Mata Pak Sopir tetap terpaku pada jalanan. Kemudian dia menjawab, "Saya lupa, seharusnya kamu bernama Caca, ya?"
"Aah, aku kira apa, pak, pak." Caca tertawa kecil, ternyata hanya masalah sepele. "Mau Pak Sopir memanggil saya Bella pun, saya tetap menoleh, pak."
"Oh, iya? Begitukah?" tanggapan yang kaget membuat Caca kebingungan. Tak lama kemudian Pak Sopir berkata, "Saya mendengar banyak cerita dari para pembantu. Kamu selalu memarahi mereka karena salah memanggil. Maaf, ya...."
Caca serasa terpukul oleh omongan Pak Sopir, dia baru menyadarinya.
Bahkan orang yang tua dariku sampai meminta maaf. Apa aku keterlaluan? Nggak mungkin, ini, kan, memang tugasnya.
Tapi hati Caca serasa sesak, ini bukan sesuatu yang indah, sampai-sampai membuat bulu kuduk berdiri karena kengerian.
Pak Sopir membuka jendela mobil dan menyapa penjaga keamanan yang bertugas.
Wah, baik sekali. Emm, Iya, benar, mana mungkin aku berlebihan, memang Pak Sopir aja yang terlalu baik.
Caca menggaruk dagunya karena ada yang gatal, hm, apa ini respons otak yang sedang kepanikan?
"Nah, sudah sampai, semoga harimu menyenangkan, ya... saya mau memarkirkan–" Mendadak Caca memotong.
"E... aku ikut saja."
Pak Sopir mengangkat alisnya kebingungan, menoleh dengan mulutnya sedikit terbuka, "buat?"

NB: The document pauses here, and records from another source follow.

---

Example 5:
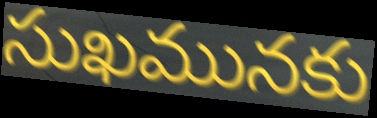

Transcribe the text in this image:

సుఖమునకు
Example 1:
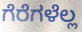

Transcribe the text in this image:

ಗೆರೆಗಳೆಲ್ಲ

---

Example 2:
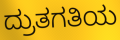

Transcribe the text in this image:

ದ್ರುತಗತಿಯ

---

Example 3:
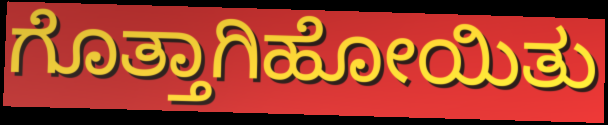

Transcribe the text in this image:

ಗೊತ್ತಾಗಿಹೋಯಿತು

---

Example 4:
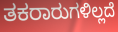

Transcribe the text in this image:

ತಕರಾರುಗಳಿಲ್ಲದೆ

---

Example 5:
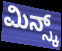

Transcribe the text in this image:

ಮಿನ್ಸ್ಕ್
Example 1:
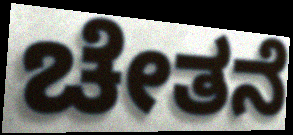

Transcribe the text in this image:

ಚೇತನೆ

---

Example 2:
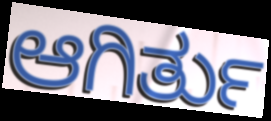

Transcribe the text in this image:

"Nggak apa-apa, biar, biar.... Emm, begitulah," jawaban yang memaksa. Pak Sopir akhirnya menuruti perkataan Caca, beliau berkendara masuk ke dalam garasi yang tenggelam di bawah rumah.
Awalnya lorong ini akan sangat gelap, tetapi setiap terdeteksi gerakan, lampu akan menyala menerangi jalan masuk menuju garasi yang sebenarnya.

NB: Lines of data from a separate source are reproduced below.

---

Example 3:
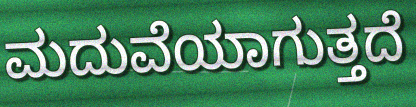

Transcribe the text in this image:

ಮದುವೆಯಾಗುತ್ತದೆ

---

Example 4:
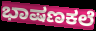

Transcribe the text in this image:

ಭಾಷಣಕಲೆ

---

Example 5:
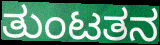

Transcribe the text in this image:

ತುಂಟತನ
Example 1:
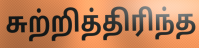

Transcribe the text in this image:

சுற்றித்திரிந்த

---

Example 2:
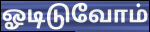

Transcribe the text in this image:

ஓடிடுவோம்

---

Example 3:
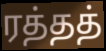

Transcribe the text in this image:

ரத்தத்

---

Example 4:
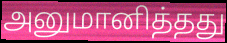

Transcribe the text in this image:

அனுமானித்தது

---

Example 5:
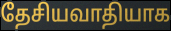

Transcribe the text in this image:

தேசியவாதியாக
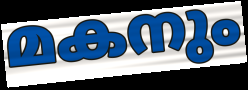
മകനും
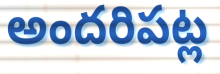
అందరిపట్ల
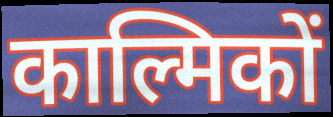
काल्मिकों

Dan beberapa meter melaju, garasi yang besar dan luas pun terlihat. Banyak puluhan mobil mahal, dari SUV, sport, juga sepeda motor mahal lainnya.

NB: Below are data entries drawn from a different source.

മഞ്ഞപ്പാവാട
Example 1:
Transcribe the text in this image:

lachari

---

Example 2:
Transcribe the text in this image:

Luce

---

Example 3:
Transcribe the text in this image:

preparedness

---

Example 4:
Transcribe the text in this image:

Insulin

"Nah, kau bisa turun di sini saja," ucap Pak Sopir.
Lantas Caca memutuskan turun dari mobil, daster putih dan poninya mengering akibat pendinginan dalam mobil, yang sebelumnya basah karena keringat.
Saat akan menutup pintu mobil, Caca melihat sebuah kemasan aneh di bawah kursi, seakan diselipkan. Kemasan kondom yang sudah terbuka? Nggak mungkin. Ah, paling punya Ayah. Paling, harus. Perhatikan ketombe sajalah.
Caca berjalan pergi menuju lift menunggu kakek itu selesai memarkirkan mobil.